Cyanocnemis
- Conservation status: Data Deficient (IUCN 3.1)

Scientific classification
- Kingdom: Animalia
- Phylum: Arthropoda
- Clade: Pancrustacea
- Class: Insecta
- Order: Odonata
- Suborder: Zygoptera
- Family: Platycnemididae
- Genus: Cyanocnemis Lieftinck, 1949
- Species: C. aureofrons
- Binomial name: Cyanocnemis aureofrons Lieftinck, 1949

= Cyanocnemis =

- Genus: Cyanocnemis
- Species: aureofrons
- Authority: Lieftinck, 1949
- Conservation status: DD
- Parent authority: Lieftinck, 1949

Genus of damselflies

Cyanocnemis is a monotypic genus of damselflies in the family Platycnemididae containing the single species Cyanocnemis aureofrons. This species is endemic to Indonesia, where it is known only from the 1939 type collections made in what is now the province of Papua on the island of New Guinea.

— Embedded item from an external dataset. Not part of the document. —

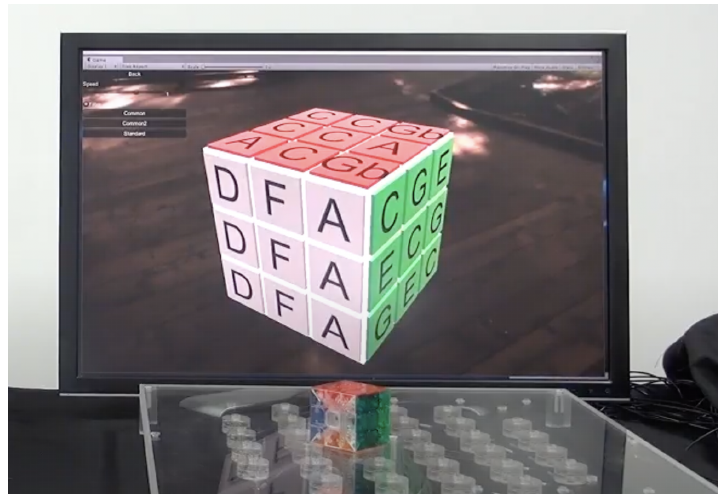
Figure 2. The prototype of CubeHarmonic developed at the Tohoku University, with the IM3D platform and a virtual-reality screen. Detail from a video’s photogram. Video by M. Mannone with Kitamura Lab. CC-BY license for NIME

Male specimens measure up to 3.5 centimeters in length with a hindwing up to 2.6 centimeters long. Males are deep blue with a bright orange face. Female specimens are up to 3.3 centimeters long with a hindwing up to 2.6 centimeters in length. This species is distinguished from others in its family by the pattern of cells on the wing.

This species has only been seen at one location several decades ago, but it was reported to be very common there at the time. Its current status is unknown.